It’s official – design isn’t just about making things pretty. Fact is, applying design thinking to all aspects of an organisation (from product packaging to customer experience to problem solving) and has real impact on business results.

In a study by global organisation Design Management Institute, design-led businesses outperformed the S&P Index (an American stock market index) by 219% over 10 years; and Adobe found that companies that foster creativity enjoy 1.5 times greater market share on average in their respective industries. 

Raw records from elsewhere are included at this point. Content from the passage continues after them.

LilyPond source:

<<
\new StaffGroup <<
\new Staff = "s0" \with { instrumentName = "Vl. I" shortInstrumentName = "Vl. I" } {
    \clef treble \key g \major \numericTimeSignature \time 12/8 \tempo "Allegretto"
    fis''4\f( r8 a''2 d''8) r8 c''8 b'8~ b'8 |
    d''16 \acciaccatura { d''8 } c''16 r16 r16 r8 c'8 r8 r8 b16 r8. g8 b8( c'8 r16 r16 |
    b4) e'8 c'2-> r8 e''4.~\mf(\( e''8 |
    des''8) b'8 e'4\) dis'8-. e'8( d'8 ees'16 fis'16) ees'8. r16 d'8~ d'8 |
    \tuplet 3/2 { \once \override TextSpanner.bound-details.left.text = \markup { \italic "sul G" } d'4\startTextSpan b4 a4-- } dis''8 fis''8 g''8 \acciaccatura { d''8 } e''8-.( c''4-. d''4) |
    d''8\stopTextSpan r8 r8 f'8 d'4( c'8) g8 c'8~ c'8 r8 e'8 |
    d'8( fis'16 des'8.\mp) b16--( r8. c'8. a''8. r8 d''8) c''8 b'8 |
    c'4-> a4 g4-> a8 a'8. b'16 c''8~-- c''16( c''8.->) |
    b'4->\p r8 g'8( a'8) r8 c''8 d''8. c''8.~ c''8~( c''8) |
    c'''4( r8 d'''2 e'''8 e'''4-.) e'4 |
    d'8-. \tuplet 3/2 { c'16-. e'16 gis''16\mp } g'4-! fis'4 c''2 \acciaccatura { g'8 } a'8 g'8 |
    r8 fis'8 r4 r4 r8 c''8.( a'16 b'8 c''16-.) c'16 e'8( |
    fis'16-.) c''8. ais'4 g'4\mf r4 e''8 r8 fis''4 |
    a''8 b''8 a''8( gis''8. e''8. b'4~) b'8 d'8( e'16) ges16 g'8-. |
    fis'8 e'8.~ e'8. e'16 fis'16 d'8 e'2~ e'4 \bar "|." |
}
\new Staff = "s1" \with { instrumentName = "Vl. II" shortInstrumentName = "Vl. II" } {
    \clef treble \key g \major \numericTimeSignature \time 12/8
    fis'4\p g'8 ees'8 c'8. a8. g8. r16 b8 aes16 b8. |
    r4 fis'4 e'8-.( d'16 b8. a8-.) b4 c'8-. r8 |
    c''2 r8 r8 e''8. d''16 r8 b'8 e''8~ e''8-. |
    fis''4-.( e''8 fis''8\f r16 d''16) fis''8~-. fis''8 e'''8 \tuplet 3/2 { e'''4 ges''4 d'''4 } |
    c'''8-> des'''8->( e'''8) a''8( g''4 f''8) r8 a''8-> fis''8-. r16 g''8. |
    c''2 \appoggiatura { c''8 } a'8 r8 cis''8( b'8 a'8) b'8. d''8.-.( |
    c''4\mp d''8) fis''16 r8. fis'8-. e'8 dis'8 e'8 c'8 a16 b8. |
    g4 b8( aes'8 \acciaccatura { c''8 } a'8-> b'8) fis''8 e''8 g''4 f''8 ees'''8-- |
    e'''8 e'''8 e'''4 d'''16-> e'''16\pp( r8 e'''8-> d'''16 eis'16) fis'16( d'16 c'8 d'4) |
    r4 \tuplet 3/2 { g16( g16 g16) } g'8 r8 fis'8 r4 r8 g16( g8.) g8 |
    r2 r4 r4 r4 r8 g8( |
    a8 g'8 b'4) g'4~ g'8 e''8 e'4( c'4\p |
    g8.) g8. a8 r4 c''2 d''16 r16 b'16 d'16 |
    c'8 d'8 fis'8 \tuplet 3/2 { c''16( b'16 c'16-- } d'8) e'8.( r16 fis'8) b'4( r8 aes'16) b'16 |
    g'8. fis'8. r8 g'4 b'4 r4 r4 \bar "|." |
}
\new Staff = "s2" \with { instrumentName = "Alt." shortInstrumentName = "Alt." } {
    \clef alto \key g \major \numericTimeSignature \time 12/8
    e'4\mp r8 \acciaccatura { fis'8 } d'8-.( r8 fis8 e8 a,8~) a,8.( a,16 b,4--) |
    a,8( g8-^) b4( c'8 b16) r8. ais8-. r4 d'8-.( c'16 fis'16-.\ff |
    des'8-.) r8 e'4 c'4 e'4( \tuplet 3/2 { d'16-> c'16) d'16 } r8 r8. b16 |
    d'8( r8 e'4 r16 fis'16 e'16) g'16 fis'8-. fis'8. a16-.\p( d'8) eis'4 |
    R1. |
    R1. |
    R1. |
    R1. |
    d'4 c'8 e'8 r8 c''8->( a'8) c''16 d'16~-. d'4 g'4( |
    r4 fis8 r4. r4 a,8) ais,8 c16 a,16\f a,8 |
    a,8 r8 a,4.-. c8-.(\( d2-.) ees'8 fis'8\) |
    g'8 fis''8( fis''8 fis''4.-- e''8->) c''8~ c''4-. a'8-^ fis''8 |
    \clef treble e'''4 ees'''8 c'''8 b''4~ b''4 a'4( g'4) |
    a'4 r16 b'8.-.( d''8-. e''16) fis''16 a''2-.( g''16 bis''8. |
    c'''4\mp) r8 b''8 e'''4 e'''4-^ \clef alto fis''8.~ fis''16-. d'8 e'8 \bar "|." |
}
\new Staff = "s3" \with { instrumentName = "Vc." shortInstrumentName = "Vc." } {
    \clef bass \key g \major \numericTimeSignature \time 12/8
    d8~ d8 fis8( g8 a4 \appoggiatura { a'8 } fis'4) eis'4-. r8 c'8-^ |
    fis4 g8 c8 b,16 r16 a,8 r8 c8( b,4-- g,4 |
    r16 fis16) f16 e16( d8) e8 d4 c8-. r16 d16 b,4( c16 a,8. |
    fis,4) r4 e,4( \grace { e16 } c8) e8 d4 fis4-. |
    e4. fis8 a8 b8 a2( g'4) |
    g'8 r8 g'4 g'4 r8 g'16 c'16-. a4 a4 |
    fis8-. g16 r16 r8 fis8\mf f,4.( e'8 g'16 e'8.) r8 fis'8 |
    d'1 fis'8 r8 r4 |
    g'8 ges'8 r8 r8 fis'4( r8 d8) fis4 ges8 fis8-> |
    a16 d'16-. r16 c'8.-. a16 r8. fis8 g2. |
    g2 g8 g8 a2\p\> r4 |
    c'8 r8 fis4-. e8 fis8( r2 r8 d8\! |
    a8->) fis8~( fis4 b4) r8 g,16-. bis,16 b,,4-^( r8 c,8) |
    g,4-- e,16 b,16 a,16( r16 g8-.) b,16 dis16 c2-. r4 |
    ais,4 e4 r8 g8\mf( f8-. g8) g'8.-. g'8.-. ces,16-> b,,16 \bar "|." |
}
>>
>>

And leading by design is not just an overseas phenomenon; Singapore companies are increasingly adopting design thinking to remake their offerings in engaging ways. Here are some design-led brands that have transformed and cemented their footing in the competitive consumer landscape.

Credits: The Soup Spoon

The Soup Spoon

Over the course of almost 20 years since it was established, The Soup Spoon has made a series of changes to improve its operations and in turn, raised customer satisfaction. A design thinking workshop in 2012 led to the management of The Soup Spoon overhauling the concept of one of its brands, The Soup Spoon Union, making changes to layout and aesthetics for improved dining experience. The result? Sales at the outlet went up by 25% while manpower hours decreased by 24%. Today, The Soup Spoon Union concept can be found at six locations in Singapore and enjoys a robust crowd. 

Charles & Keith

It might seem like a no-brainer for a fashion retailer to focus its efforts on design, but the humble shoe label that was founded in 1996 goes to extraordinary lengths to stay on the pulse of what women want. For a start, its team of in-house designers produces over 1,000 styles of footwear and bags every single year. The brand also spends a chunk of revenue training its designers before sending them to overseas fashion shows and conducting market research. To further improve the customer experience, the brand launched its e-commerce store in 2004, a time when online shopping was in its infancy in Asia. The brand’s continuous quest for innovation and design excellence has paid off in multiples today, with over 600 stores all over the world and annual revenues of more than US$300 million.

Banyan Tree

The luxury holiday resort brand may be a household name now but in its early days, it struggled to carve out a niche after almost 15 years in the hospitality business. Then in 2008, founders Ho Kwon Pin and Claire Chiang embarked on creating “romantic intimate escapades” for guests that are Asia-inspired and environmentally sustainable – a unique positioning at the time that hit the big leagues. Today, the spirit and design of romance and intimacy is carried through every touch point of Banyan Tree, including a range of bath and body care products that have been reformulated and redesigned to symbolise the brand values. 

Credit: Razer

Razer

You know a brand has arrived when users are willing to tattoo its iconic three-headed snake logo on their skin and when it files a record number of patents and design applications in Singapore in a year. Razer embraces design thinking and the world-renowned home grown gaming company will be opening a new Southeast Asian headquarters research and development labs and design studios spread across seven storeys by 2020. The new HQ will create an even more immersive and creatively driven experience for its employees.